■ WHAT THE TASK REQUIRES:
Using the data beneath this instruction, retype only the lines from the one that contains "Ta = 70°C |" down to the one that contains "Low-level Output |", both included, exactly as they appear.

■ Dataset entries:
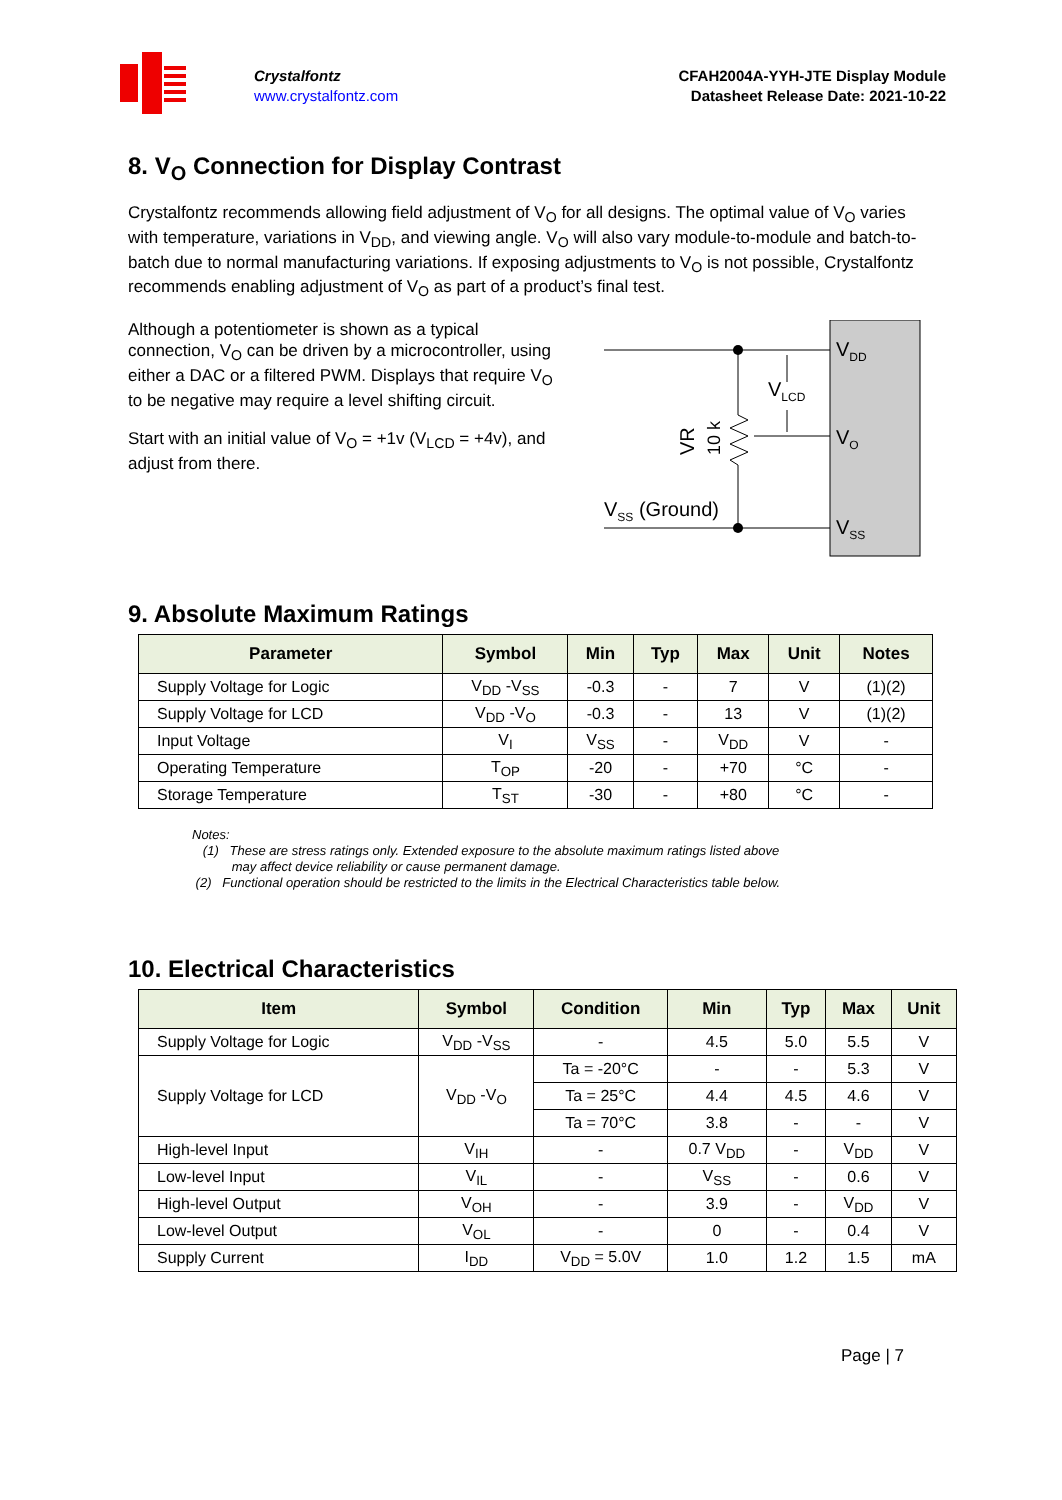Crystalfontz
www.crystalfontz.com
CFAH2004A-YYH-JTE Display Module
Datasheet Release Date: 2021-10-22
8. V<sub>O</sub> Connection for Display Contrast
Crystalfontz recommends allowing field adjustment of V<sub>O</sub> for all designs. The optimal value of V<sub>O</sub> varies with temperature, variations in V<sub>DD</sub>, and viewing angle. V<sub>O</sub> will also vary module-to-module and batch-to-batch due to normal manufacturing variations. If exposing adjustments to V<sub>O</sub> is not possible, Crystalfontz recommends enabling adjustment of V<sub>O</sub> as part of a product’s final test.
Although a potentiometer is shown as a typical connection, V<sub>O</sub> can be driven by a microcontroller, using either a DAC or a filtered PWM. Displays that require V<sub>O</sub> to be negative may require a level shifting circuit.
Start with an initial value of V<sub>O</sub> = +1v (V<sub>LCD</sub> = +4v), and adjust from there.
VDD
VLCD
VO
VSS
VSS (Ground)
VR
10 k
9. Absolute Maximum Ratings
| Parameter | Symbol | Min | Typ | Max | Unit | Notes |
| --- | --- | --- | --- | --- | --- | --- |
| Supply Voltage for Logic | V<sub>DD</sub> -V<sub>SS</sub> | -0.3 | - | 7 | V | (1)(2) |
| Supply Voltage for LCD | V<sub>DD</sub> -V<sub>O</sub> | -0.3 | - | 13 | V | (1)(2) |
| Input Voltage | V<sub>I</sub> | V<sub>SS</sub> | - | V<sub>DD</sub> | V | - |
| Operating Temperature | T<sub>OP</sub> | -20 | - | +70 | °C | - |
| Storage Temperature | T<sub>ST</sub> | -30 | - | +80 | °C | - |
Notes:
(1) These are stress ratings only. Extended exposure to the absolute maximum ratings listed above
may affect device reliability or cause permanent damage.
(2) Functional operation should be restricted to the limits in the Electrical Characteristics table below.
10. Electrical Characteristics
| Item | Symbol | Condition | Min | Typ | Max | Unit |
| --- | --- | --- | --- | --- | --- | --- |
| Supply Voltage for Logic | V<sub>DD</sub> -V<sub>SS</sub> | - | 4.5 | 5.0 | 5.5 | V |
| Supply Voltage for LCD | V<sub>DD</sub> -V<sub>O</sub> | Ta = -20°C | - | - | 5.3 | V |
| | | Ta = 25°C | 4.4 | 4.5 | 4.6 | V |
| | | Ta = 70°C | 3.8 | - | - | V |
| High-level Input | V<sub>IH</sub> | - | 0.7 V<sub>DD</sub> | - | V<sub>DD</sub> | V |
| Low-level Input | V<sub>IL</sub> | - | V<sub>SS</sub> | - | 0.6 | V |
| High-level Output | V<sub>OH</sub> | - | 3.9 | - | V<sub>DD</sub> | V |
| Low-level Output | V<sub>OL</sub> | - | 0 | - | 0.4 | V |
| Supply Current | I<sub>DD</sub> | V<sub>DD</sub> = 5.0V | 1.0 | 1.2 | 1.5 | mA |
Page | 7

■ ANSWER FOR THIS EXERCISE:
| | | Ta = 70°C | 3.8 | - | - | V |
| High-level Input | V<sub>IH</sub> | - | 0.7 V<sub>DD</sub> | - | V<sub>DD</sub> | V |
| Low-level Input | V<sub>IL</sub> | - | V<sub>SS</sub> | - | 0.6 | V |
| High-level Output | V<sub>OH</sub> | - | 3.9 | - | V<sub>DD</sub> | V |
| Low-level Output | V<sub>OL</sub> | - | 0 | - | 0.4 | V |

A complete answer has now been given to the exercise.